:: Texte fourni ::
Manifestation de militants écologistes devant la Maison Blanche le 29 novembre 2015. | MANDEL NGAN / AFP

Donald Trump, qui prendra ses fonctions présidentielles à la Maison Blanche le 20 janvier 2017, pourrait être contraint de reconsidérer ses positions climatosceptiques. Le républicain, qui avait qualifié en novembre 2012 le dérèglement climatique de « concept créé par et pour les Chinois pour nuire au rendement de l’économie américaine » et qui menace de dénoncer l’accord de Paris, risque en effet d’être rapidement mis au pas par la justice de son pays.

Jeudi 10 novembre, la juge fédérale de l’Etat de l’Oregon Ann Aiken a jugé recevable la plainte de 21 enfants et adolescents âgés de 9 à 20 ans qui reprochent à Barack Obama – auquel succédera M. Trump –, et à son administration, de ne pas protéger leur environnement du dérèglement climatique.

Majoritairement résidents dans l’Oregon, les plaignants de l’affaire « Juliana [nom de la principale plaignante] contre les Etats-Unis », adossés à l’association environnementaliste Our Children’s Trust, ont déposé leur recours en août 2015.

:: Extrait des données ::
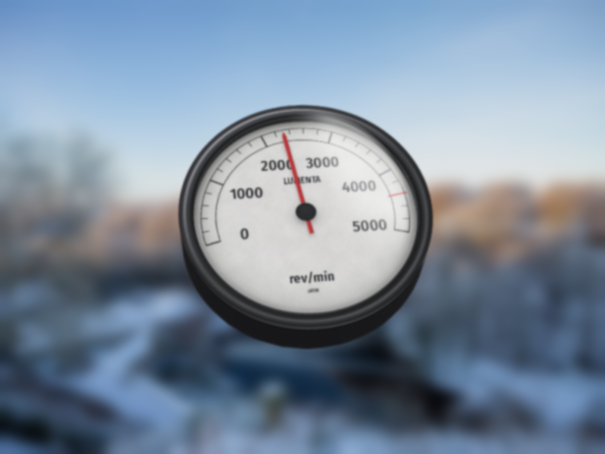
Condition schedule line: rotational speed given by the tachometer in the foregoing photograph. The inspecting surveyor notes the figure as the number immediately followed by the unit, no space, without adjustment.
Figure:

:: Exercice ::
Poursuivez l'article sur la plainte climatique de jeunes Américains contre l'État fédéral, à la suite de sa dernière phrase.

:: Réponse proposée ::
En première instance, le 8 avril 2016, un autre juge du district fédéral de l’Oregon leur avait déjà donné raison, rejetant l’argument du gouvernement qui souhaitait voir le ­Congrès trancher. Le magistrat avait également écarté les protestations des représentants de l’industrie du charbon et des hydrocarbures qui s’étaient joints à la procédure en janvier. Confirmée par la juge Aiken, cette décision ouvre donc pour la première fois la voie à un procès sur le fond, dont la date n’est pas encore déterminée. Julia Olson, principale avocate des plaignants et directrice exécutive de Our Children’s Trust, a cependant indiqué avoir proposé à l’administration Obama la négociation d’un accord avec décision exécutoire préalable à l’investiture de M. Trump afin de « protéger l’avenir des enfants ».

Discrimination

Selon ces jeunes plus connus aux Etats-Unis comme « Les 21 », Barack Obama et son gouvernement ont manqué à leur devoir de les protéger du dérèglement climatique en perpétuant depuis plus de cinquante ans l’utilisation des énergies fossiles. Par leur lenteur à réduire les émissions de CO2 dans l’atmosphère, ils auraient bafoué leur droit constitutionnel à « la vie, la liberté et la propriété » et délibérément contribué au réchauffement de la planète.

Les plaignants invoquent la violation de la doctrine dite de « public trust », fondatrice de la jurisprudence américaine, qui implique que le gouvernement est garant des ressources naturelles qui constituent le bien commun de tous les citoyens (océans, voies navigables, atmosphère…). Ils s’estiment victimes de discrimination au profit des « intérêts économiques » d’un « autre groupe de ­citoyens », en l’occurrence l’industrie pétrolière.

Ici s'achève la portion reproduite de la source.